Whether CEOs’ initial motivation is altruism or economics, it’s tough to separate the benefits to employee wellbeing from those to the company’s bottom line.
“Esketamine (Spravato) is multiple times more expensive than generic ketamine,” says Sherry Rais, CEO and co-founder of Enthea, whose network of providers treat patients with generic ketamine. Both Enthea and Mindbloom plan to roll out MDMA programs once the drug gets FDA approval, which is expected this year. Enthea also has a psilocybin program in the works for states where it’s legal, currently Oregon and Colorado.
The cost to treat major depressive disorder with esketamine for one year ranges from $18,564 to $45,591 depending how many doses are needed to maintain the effects. A yearlong treatment with generic ketamine costs $270 to $811. Payers save even more when patients come off their antidepressants as a result of ketamine, which is not a goal of esketamine therapy.
“With our medical protocol, the idea is ‘Let’s get you off the antidepressants and to a place where you feel cured,’” says Rais, whose company counts Dr. Bronner’s among its first and most high-profile clients.
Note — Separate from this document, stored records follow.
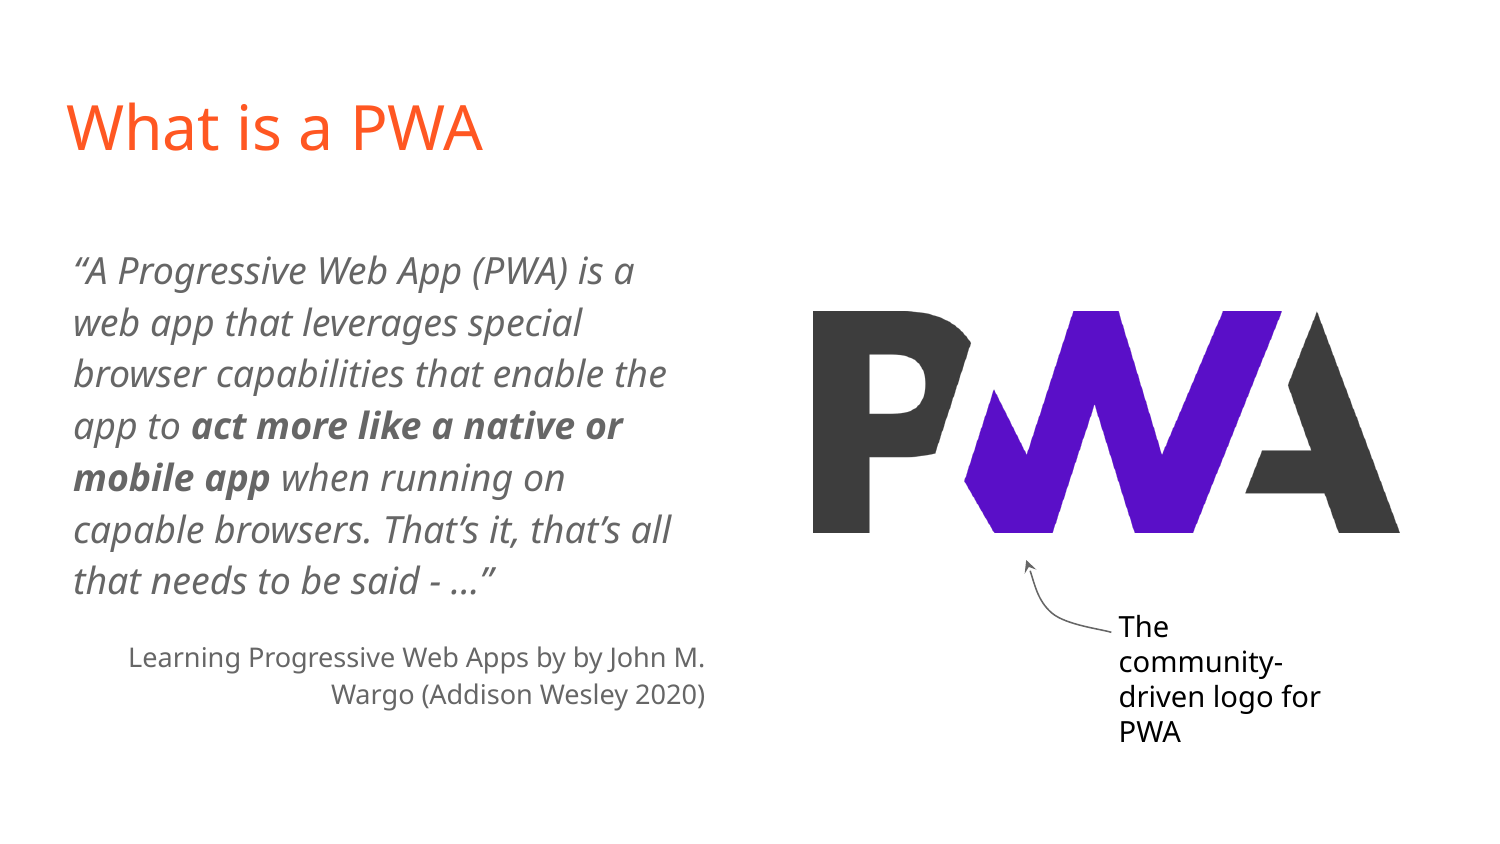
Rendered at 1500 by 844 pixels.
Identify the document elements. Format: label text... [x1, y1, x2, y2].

list “A Progressive Web App (PWA) is a web app that leverages special browser capabilities that enable the app to act more like a native or mobile app when running on capable browsers. That’s it, that’s all that needs to be said - ...” Learning Progressive Web Apps by by John M. Wargo (Addison Wesley 2020) [58, 225, 721, 786]
picture [813, 311, 1400, 533]
title What is a PWA [51, 72, 1449, 167]
text_box [1024, 560, 1112, 633]
text_box The community-driven logo for PWA [1103, 593, 1350, 734]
When workers’ depression is cured, it brings direct savings to the employer but also indirect savings that result from a company that runs better.
“When we think about how we can help organizations make better decisions, it’s hard to debate that if people are dealing with anxiety and depression, they are not at their best,” says Joe Mechlinkski, CEO and founder of SHIFT, a workforce engagement consultancy that covers Mindbloom’s services for its employees. “So it’s kind of undeniable that this should be a menu option for folks.”